- Developer(s): Lemon Interactive
- Publisher(s): [hyper]media limited
- Platform(s): Windows, Macintosh
- Release: 2000
- Genre(s): Educational, adventure
- Mode(s): Single-player

= Opsys =

2000 video game

Opsys is an educational adventure video game by Polish studio Lemon Interactive and published by [hyper]media limited in 2000 on Macintosh and Windows.

== Plot and gameplay ==
When someone breaks into the Museum of the History of Cypriot Coinage and steals all the ancient coins, the player must travel through time and recover them, from 500 BC to 1960.

Players can travel to locations via a map, and can access a clue book to complete the puzzles.

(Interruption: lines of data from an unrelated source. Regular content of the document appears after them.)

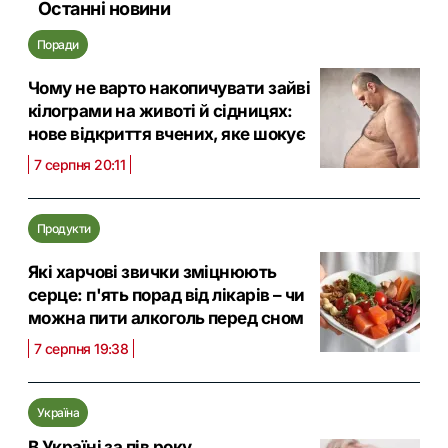
Останні новини
Поради
Чому не варто накопичувати зайві
кілограми на животі й сідницях:
нове відкриття вчених, яке шокує
7 серпня 20:11
Продукти
Які харчові звички зміцнюють
серце: п'ять порад від лікарів – чи
можна пити алкоголь перед сном
7 серпня 19:38
Україна
В Україні за пів року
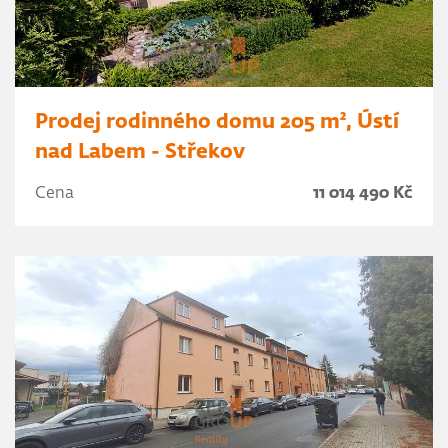
Prodej rodinného domu 205 m², Ústí
nad Labem - Střekov
Cena
11 014 490 Kč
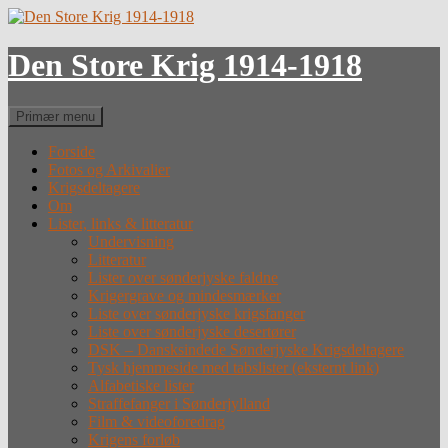
Hop
til
indhold
Den Store Krig 1914-1918
Søg
Primær menu
Forside
Fotos og Arkivalier
Krigsdeltagere
Om
Lister, links & litteratur
Undervisning
Litteratur
Lister over sønderjyske faldne
Krigergrave og mindesmærker
Liste over sønderjyske krigsfanger
Liste over sønderjyske desertører
DSK – Dansksindede Sønderjyske Krigsdeltagere
Tysk hjemmeside med tabslister (eksternt link)
Alfabetiske lister
Straffefanger i Sønderjylland
Film & videoforedrag
Krigens forløb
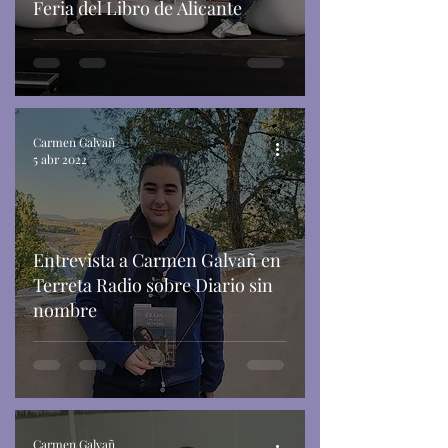
Feria del Libro de Alicante
Carmen Galvañ
5 abr 2022
Entrevista a Carmen Galvañ en
Terreta Radio sobre Diario sin
nombre
Carmen Galvañ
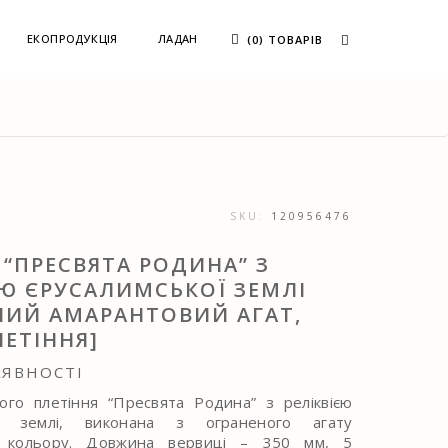
ЕКОПРОДУКЦІЯ
ЛАДАН
(0) ТОВАРІВ
SKU:
120956476
 “ПРЕСВЯТА РОДИНА” З
ЄЮ ЄРУСАЛИМСЬКОЇ ЗЕМЛІ
НИЙ АМАРАНТОВИЙ АГАТ,
ЛЕТІННЯ]
АЯВНОСТІ
ого плетіння “Пресвята Родина” з реліквією
ої землі, виконана з ограненого агату
о кольору. Довжина вервиці – 350 мм, 5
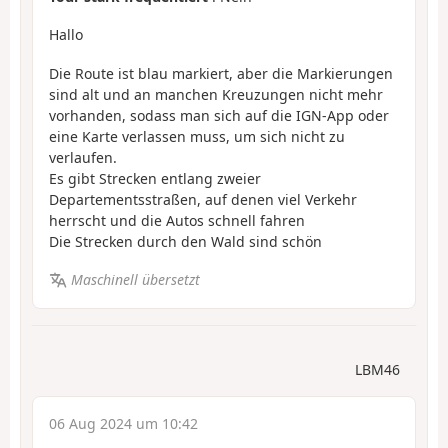
Hallo
Die Route ist blau markiert, aber die Markierungen
sind alt und an manchen Kreuzungen nicht mehr
vorhanden, sodass man sich auf die IGN-App oder
eine Karte verlassen muss, um sich nicht zu
verlaufen.
Es gibt Strecken entlang zweier
Departementsstraßen, auf denen viel Verkehr
herrscht und die Autos schnell fahren
Die Strecken durch den Wald sind schön
Maschinell übersetzt
LBM46
06 Aug 2024 um 10:42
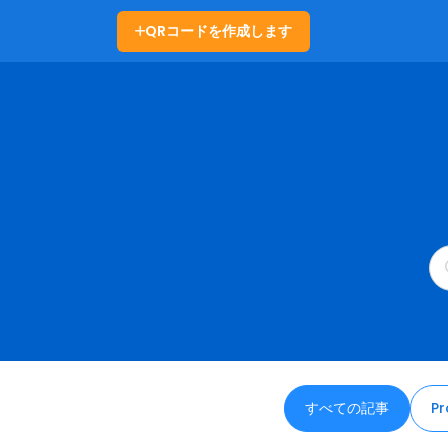
QRコードを作成します
すべての記事
Pr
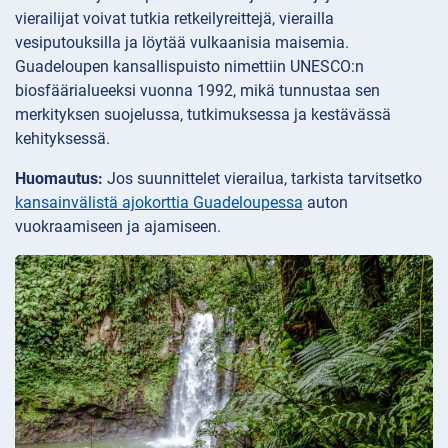
vierailijat voivat tutkia retkeilyreittejä, vierailla
vesiputouksilla ja löytää vulkaanisia maisemia.
Guadeloupen kansallispuisto nimettiin UNESCO:n
biosfäärialueeksi vuonna 1992, mikä tunnustaa sen
merkityksen suojelussa, tutkimuksessa ja kestävässä
kehityksessä.
Huomautus:
Jos suunnittelet vierailua, tarkista tarvitsetko
kansainvälistä ajokorttia Guadeloupessa
auton
vuokraamiseen ja ajamiseen.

Opsys is a 3D virtual reality game with Myst-like graphics and full-motion video.

== Production ==
Lemon Interactive, the game's Polish developer, announced a competition where by the first player to find all the coins would win 10,000 dollars, but the competition was never finalised. The competition was also extended to the English-speaking world. The demo version lacked some gameplay elements and only allowed players to walk through the wardrobe in their own apartment to the virtual reality lab, and access the temple VR, tomb VR and theatre VR.

== Reception ==
Gamepressure/Gry-Online praised the artwork of the landscapes that the player traverses through. Absolute Games deemed it a "boring and tedious game". Gamezone felt it was a "terrific cerebral challenge". Quandaryland felt that one of the only reasons someone would play this game is for the chance to win $10,000. Just Adventure described it as more than a contest than a game.